- O QUE FAZER: Copie as linhas sem mudar nada, começando pela primeira e indo até a linha que contém "Between 日出东方 and 火星人, which is larger?", incluindo essa.

- OS DADOS:
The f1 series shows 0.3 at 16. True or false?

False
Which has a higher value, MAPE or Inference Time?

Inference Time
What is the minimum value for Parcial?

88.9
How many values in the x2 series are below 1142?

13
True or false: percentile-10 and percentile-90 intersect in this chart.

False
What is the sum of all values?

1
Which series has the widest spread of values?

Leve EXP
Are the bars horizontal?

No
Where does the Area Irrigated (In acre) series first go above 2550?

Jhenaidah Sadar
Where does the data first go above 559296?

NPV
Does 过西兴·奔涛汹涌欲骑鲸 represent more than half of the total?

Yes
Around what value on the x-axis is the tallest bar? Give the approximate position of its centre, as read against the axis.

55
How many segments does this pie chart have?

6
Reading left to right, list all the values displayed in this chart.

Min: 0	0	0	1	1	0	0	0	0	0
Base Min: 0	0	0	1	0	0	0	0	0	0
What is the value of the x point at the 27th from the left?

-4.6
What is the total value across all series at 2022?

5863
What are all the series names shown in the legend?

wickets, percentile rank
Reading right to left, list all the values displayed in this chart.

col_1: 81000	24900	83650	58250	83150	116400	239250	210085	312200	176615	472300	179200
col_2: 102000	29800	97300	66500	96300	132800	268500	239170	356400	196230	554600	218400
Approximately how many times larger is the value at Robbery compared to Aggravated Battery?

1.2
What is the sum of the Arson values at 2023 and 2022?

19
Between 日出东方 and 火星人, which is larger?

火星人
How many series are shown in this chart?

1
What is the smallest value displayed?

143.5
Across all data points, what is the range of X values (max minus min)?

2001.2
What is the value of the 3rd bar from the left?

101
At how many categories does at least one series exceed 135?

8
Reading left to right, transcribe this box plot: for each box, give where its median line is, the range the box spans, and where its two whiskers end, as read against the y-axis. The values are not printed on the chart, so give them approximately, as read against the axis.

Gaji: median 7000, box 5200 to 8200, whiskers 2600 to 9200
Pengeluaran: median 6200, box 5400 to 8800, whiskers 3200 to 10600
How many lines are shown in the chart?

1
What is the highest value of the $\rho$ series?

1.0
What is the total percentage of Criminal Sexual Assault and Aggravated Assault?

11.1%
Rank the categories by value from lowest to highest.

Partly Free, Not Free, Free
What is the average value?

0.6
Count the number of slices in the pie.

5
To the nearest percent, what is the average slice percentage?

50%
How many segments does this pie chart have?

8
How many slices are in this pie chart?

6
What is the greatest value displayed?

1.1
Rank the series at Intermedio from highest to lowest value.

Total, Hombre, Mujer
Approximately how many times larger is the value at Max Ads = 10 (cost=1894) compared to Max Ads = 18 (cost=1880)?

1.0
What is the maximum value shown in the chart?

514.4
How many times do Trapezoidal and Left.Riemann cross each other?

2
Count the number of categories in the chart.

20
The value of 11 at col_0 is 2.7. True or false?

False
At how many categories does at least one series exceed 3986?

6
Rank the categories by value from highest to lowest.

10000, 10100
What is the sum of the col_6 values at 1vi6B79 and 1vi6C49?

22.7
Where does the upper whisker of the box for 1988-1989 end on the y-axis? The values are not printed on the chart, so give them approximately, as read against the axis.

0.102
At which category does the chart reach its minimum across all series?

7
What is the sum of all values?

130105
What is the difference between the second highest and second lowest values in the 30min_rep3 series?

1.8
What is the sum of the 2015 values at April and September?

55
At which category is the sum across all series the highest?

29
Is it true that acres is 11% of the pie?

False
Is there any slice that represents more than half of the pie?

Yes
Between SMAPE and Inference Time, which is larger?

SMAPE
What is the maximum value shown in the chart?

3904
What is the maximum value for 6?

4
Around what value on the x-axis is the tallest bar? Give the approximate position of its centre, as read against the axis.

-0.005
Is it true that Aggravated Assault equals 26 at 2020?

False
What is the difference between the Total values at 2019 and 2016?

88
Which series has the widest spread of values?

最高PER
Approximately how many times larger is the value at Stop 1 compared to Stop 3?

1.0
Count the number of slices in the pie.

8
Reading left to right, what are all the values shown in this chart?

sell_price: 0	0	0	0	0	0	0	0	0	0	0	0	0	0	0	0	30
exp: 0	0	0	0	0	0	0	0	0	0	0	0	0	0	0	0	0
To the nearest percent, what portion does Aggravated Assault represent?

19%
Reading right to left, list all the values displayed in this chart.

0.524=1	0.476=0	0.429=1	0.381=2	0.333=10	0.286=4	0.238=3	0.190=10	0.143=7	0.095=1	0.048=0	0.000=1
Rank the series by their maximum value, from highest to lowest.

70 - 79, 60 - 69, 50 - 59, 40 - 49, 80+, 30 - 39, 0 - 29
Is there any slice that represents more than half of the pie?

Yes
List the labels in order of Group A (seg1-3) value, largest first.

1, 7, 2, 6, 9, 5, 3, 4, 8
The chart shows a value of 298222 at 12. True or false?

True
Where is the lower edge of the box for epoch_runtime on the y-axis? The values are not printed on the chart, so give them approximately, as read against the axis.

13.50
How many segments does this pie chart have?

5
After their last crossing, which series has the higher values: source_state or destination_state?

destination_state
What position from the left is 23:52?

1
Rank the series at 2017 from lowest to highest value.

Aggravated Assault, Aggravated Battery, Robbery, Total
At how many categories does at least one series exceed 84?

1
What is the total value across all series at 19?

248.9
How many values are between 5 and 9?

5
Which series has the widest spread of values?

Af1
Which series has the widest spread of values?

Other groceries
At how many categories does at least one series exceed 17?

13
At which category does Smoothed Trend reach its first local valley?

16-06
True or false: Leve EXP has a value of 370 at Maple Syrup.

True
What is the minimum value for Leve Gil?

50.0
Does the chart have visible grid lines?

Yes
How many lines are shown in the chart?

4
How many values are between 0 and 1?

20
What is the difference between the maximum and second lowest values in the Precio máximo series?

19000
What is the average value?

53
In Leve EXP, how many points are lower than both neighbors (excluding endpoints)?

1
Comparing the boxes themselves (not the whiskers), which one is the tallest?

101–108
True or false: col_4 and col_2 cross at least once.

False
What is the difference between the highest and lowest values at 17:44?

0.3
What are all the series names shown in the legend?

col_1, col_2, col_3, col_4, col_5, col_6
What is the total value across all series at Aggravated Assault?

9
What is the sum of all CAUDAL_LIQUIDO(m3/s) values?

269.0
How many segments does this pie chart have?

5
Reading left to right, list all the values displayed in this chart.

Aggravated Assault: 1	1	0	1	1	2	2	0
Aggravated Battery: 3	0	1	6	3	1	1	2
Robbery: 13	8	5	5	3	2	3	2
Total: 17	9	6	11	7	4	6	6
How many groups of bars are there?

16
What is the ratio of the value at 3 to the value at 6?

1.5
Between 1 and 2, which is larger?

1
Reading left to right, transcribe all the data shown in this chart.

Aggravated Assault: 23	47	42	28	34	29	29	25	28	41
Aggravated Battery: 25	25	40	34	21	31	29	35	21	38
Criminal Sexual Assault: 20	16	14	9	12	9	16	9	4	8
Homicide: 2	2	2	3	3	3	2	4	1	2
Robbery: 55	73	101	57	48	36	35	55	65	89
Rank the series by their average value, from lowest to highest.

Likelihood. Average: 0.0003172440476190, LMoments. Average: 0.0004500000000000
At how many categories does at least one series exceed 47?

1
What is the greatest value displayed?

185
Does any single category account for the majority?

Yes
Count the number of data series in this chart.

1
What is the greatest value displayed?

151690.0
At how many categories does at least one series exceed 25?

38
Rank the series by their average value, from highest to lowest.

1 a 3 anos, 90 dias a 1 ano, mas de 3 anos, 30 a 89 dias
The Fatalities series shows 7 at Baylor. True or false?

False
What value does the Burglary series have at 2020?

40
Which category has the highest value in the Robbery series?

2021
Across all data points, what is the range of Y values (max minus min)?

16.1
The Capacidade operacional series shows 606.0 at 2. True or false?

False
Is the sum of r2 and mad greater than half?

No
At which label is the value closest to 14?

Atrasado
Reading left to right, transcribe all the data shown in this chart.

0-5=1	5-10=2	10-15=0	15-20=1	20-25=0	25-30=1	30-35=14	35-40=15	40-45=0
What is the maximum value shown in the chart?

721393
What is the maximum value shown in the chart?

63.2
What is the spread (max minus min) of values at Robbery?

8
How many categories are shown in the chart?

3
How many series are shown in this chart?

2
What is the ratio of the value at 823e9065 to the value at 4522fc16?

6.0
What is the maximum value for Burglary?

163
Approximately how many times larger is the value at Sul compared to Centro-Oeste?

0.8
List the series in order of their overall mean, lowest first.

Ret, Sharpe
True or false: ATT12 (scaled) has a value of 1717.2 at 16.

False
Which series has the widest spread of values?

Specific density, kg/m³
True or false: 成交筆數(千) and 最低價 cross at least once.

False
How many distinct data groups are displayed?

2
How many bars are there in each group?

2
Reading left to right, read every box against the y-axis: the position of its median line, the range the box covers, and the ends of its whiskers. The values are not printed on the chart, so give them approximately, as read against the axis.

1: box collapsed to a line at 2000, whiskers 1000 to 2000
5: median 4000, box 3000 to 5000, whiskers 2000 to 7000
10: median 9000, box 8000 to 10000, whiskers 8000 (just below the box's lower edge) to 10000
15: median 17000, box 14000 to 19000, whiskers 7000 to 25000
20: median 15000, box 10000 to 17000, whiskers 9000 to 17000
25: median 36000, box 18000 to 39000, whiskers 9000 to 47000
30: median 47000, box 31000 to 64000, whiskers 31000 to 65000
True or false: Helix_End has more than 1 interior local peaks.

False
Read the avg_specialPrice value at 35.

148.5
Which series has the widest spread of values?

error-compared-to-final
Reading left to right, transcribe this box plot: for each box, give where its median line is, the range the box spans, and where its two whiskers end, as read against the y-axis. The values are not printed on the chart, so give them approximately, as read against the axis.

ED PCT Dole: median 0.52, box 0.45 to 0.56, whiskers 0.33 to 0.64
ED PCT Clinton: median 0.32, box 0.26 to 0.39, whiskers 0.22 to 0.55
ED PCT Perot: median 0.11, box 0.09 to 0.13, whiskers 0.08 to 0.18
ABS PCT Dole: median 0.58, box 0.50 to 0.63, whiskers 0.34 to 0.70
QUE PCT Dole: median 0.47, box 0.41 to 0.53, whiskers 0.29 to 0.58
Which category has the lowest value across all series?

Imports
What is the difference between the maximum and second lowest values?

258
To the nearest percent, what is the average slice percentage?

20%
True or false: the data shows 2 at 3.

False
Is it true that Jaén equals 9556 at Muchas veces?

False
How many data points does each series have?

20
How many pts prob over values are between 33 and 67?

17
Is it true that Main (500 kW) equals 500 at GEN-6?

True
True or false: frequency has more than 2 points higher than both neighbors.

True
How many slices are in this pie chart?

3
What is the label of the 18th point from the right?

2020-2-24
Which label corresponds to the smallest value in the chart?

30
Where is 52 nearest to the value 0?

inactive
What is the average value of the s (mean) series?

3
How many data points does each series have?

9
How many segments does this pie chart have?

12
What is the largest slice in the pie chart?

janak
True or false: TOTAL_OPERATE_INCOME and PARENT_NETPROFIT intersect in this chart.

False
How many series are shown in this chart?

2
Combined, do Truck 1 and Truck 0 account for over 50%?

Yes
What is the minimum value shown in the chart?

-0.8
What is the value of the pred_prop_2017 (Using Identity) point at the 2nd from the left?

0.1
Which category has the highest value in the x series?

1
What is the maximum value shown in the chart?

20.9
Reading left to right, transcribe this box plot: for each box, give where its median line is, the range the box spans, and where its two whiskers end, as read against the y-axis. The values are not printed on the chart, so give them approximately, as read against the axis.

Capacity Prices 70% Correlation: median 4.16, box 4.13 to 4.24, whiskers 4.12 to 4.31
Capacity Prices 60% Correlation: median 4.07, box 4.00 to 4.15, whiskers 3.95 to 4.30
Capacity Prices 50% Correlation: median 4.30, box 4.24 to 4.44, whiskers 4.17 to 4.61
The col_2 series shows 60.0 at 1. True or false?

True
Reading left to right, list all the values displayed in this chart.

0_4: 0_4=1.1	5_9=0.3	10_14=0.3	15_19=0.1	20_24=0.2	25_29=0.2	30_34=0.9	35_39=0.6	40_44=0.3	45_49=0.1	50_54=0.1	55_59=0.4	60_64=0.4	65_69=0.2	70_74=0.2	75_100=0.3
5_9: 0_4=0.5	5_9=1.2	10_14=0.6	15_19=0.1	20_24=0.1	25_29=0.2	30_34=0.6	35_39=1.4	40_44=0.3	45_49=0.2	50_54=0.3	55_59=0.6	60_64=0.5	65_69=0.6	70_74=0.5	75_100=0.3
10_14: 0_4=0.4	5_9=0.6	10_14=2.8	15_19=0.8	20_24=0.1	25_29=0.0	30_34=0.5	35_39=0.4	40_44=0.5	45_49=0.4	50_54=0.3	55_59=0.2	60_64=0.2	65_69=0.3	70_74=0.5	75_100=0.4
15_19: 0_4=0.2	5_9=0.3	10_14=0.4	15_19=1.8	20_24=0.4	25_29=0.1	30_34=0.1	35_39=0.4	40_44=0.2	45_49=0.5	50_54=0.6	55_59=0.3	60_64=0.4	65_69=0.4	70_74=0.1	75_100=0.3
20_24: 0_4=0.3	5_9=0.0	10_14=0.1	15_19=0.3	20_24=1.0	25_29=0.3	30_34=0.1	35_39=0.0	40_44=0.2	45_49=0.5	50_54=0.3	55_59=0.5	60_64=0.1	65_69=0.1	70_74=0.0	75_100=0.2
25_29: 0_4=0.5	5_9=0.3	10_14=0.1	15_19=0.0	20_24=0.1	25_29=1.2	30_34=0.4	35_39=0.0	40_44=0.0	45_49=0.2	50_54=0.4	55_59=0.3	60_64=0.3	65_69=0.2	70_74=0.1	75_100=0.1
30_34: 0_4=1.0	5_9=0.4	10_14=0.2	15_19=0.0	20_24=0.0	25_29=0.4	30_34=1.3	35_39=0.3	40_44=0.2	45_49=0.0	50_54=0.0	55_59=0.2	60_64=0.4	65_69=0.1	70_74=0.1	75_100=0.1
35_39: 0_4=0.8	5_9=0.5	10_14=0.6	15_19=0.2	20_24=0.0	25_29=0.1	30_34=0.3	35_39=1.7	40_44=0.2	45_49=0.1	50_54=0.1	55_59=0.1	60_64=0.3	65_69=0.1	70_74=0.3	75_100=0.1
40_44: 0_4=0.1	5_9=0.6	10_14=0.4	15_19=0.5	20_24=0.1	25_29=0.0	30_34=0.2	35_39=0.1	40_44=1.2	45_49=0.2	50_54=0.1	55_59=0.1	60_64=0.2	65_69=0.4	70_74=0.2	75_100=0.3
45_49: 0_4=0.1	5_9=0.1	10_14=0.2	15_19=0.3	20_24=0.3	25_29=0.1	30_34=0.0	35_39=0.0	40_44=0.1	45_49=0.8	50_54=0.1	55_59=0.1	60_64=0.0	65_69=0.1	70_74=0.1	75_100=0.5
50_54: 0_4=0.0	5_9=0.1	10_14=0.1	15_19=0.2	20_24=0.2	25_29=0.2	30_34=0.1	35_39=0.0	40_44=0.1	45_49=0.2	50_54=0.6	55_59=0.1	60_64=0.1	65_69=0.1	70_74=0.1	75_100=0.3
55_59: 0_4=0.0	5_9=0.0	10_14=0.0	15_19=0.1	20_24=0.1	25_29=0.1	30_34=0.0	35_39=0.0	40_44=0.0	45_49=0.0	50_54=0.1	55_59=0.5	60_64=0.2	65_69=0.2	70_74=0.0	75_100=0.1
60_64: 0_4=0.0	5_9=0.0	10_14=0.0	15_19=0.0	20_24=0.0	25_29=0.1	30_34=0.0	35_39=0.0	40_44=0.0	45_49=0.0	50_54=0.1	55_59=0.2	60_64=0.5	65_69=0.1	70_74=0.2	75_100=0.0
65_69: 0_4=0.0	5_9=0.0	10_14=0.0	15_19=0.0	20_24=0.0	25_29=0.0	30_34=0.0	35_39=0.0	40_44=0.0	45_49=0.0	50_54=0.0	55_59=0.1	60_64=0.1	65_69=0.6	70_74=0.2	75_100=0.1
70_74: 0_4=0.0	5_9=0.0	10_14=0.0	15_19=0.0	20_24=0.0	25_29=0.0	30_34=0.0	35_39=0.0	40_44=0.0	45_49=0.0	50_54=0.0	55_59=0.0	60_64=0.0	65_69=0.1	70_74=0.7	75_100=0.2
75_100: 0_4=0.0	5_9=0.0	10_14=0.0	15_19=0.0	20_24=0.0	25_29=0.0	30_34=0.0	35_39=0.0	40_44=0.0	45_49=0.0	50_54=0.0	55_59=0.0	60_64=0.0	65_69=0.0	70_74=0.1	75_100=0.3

- RESPOSTA DO EXERCÍCIO:
The f1 series shows 0.3 at 16. True or false?

False
Which has a higher value, MAPE or Inference Time?

Inference Time
What is the minimum value for Parcial?

88.9
How many values in the x2 series are below 1142?

13
True or false: percentile-10 and percentile-90 intersect in this chart.

False
What is the sum of all values?

1
Which series has the widest spread of values?

Leve EXP
Are the bars horizontal?

No
Where does the Area Irrigated (In acre) series first go above 2550?

Jhenaidah Sadar
Where does the data first go above 559296?

NPV
Does 过西兴·奔涛汹涌欲骑鲸 represent more than half of the total?

Yes
Around what value on the x-axis is the tallest bar? Give the approximate position of its centre, as read against the axis.

55
How many segments does this pie chart have?

6
Reading left to right, list all the values displayed in this chart.

Min: 0	0	0	1	1	0	0	0	0	0
Base Min: 0	0	0	1	0	0	0	0	0	0
What is the value of the x point at the 27th from the left?

-4.6
What is the total value across all series at 2022?

5863
What are all the series names shown in the legend?

wickets, percentile rank
Reading right to left, list all the values displayed in this chart.

col_1: 81000	24900	83650	58250	83150	116400	239250	210085	312200	176615	472300	179200
col_2: 102000	29800	97300	66500	96300	132800	268500	239170	356400	196230	554600	218400
Approximately how many times larger is the value at Robbery compared to Aggravated Battery?

1.2
What is the sum of the Arson values at 2023 and 2022?

19
Between 日出东方 and 火星人, which is larger?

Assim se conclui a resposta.